Se eu tivesse que posicionar a beta-alanina numa escala de 0 a 10 de relevância para os esportes de endurance, a nota honesta seria:

4,5/10

Por quê?

Porque:

  • não é inútil;
  • tem mecanismo fisiológico plausível;
  • tem evidência razoável para esforços intensos de 30 s a 10 min;
  • pode ajudar em sprints no fim de provas, ataques e blocos de treino intervalado;

mas ao mesmo tempo:

  • não é um suplemento central do endurance;
  • os dados em ciclismo/corrida de longa duração são inconsistentes;
  • e, para a maioria dos atletas, existem prioridades muito mais importantes antes dela.

Tradução prática da nota

  • 8/10 para middle-distance / endurance com forte componente anaeróbio
  • 5/10 para ciclismo de estrada com finais agressivos e treinos de alta intensidade
  • 2/10 a 3/10 para maratona/Ironman como prioridade suplementar

Veredito final

A beta-alanina não é hype puro.
Mas também não merece o espaço que às vezes ocupa na cabeça de atletas de endurance que ainda não resolveram o básico.

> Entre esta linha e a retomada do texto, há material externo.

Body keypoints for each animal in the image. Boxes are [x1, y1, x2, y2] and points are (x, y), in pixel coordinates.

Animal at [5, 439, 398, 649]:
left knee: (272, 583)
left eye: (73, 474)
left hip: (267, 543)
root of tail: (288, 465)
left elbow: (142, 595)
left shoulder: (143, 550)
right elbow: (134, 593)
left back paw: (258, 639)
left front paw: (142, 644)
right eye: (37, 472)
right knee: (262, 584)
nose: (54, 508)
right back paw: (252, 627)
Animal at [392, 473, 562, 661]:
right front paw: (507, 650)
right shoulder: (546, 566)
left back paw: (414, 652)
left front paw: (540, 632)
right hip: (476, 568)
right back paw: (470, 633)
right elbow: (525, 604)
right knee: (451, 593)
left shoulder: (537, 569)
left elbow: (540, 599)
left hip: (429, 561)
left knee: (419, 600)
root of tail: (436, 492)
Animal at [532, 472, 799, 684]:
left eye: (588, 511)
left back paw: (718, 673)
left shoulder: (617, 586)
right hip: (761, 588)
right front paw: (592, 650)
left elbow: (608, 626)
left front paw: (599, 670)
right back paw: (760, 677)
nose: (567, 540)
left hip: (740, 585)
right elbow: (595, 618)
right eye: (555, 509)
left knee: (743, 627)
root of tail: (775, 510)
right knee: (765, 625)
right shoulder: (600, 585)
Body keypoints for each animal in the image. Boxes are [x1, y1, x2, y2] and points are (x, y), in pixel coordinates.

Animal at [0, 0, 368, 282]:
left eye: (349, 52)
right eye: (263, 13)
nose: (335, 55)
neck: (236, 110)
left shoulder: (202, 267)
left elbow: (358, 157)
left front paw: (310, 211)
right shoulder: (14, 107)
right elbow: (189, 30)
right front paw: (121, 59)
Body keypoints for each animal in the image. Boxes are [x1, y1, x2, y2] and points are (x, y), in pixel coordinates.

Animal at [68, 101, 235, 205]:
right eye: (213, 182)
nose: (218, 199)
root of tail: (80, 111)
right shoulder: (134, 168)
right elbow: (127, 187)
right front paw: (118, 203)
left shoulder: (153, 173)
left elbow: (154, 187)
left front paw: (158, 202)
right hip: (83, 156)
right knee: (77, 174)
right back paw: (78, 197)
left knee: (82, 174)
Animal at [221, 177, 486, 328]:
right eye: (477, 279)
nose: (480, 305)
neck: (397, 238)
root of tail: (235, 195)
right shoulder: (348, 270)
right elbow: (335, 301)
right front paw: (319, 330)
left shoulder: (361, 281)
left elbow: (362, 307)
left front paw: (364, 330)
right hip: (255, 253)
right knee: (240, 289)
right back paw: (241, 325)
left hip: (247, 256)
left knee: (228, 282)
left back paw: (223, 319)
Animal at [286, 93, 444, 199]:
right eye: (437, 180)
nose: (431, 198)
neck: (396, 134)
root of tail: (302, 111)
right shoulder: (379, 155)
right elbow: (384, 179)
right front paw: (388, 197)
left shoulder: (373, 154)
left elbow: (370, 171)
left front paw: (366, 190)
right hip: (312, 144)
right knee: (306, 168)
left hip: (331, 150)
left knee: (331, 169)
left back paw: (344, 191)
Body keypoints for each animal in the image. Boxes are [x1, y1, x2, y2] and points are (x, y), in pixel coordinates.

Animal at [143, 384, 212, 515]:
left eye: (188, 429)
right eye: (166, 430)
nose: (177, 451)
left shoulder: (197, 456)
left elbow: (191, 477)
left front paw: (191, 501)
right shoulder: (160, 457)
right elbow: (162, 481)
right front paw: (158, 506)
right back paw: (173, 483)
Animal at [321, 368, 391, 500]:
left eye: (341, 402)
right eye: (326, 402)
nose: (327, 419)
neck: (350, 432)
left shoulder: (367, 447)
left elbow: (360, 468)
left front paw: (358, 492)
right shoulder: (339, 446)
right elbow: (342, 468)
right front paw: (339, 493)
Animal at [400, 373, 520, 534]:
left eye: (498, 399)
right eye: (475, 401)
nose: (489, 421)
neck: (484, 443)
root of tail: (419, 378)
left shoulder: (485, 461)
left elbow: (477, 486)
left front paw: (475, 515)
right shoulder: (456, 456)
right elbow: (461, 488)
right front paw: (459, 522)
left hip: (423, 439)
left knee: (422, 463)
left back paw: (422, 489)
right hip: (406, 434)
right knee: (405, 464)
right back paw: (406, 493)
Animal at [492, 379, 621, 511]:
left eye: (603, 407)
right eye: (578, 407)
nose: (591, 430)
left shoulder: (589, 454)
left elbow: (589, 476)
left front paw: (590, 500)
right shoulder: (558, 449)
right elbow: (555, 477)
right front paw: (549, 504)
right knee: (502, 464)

No endurance de verdade, ela é coadjuvante — e não protagonista.


Referências

  1. Trexler ET, Smith-Ryan AE, Stout JR, et al. International society of sports nutrition position stand: Beta-Alanine. J Int Soc Sports Nutr. 2015.
  2. Saunders B, Elliott-Sale K, Artioli GG, et al. β-alanine supplementation to improve exercise capacity and performance: a systematic review and meta-analysis. Br J Sports Med. 2017. PMID: 27797728.
  3. Huerta Ojeda Á, Tapia Cerda C, Poblete Salvatierra MF, et al. Effects of Beta-Alanine Supplementation on Physical Performance in Aerobic-Anaerobic Transition Zones: A Systematic Review and Meta-Analysis. Nutrients. 2020. PMID: 32824885.
  4. Van Thienen R, Van Proeyen K, Vanden Eynde B, et al. Beta-alanine improves sprint performance in endurance cycling. Med Sci Sports Exerc. 2009. PMID: 19276843.
  5. Perim P, Gobbi N, Duarte B, et al. Beta-alanine did not improve high-intensity performance throughout simulated road cycling. Eur J Sport Sci. 2022. PMID: 34092191.
  6. Valiño-Marques A, Lamas A, Miranda JM, et al. Nutritional Ergogenic Aids in Cycling: A Systematic Review. Nutrients. 2024.
  7. Australian Institute of Sport. Group A supplements.
  8. Australian Institute of Sport. ß-Alanine.
  9. Marko D, Snarr RL, Bahenský P, et al. Beta-alanine supplementation improves time to exhaustion, but not aerobic capacity, in competitive middle- and long-distance runners. J Int Soc Sports Nutr. 2025. PMID: 40528157.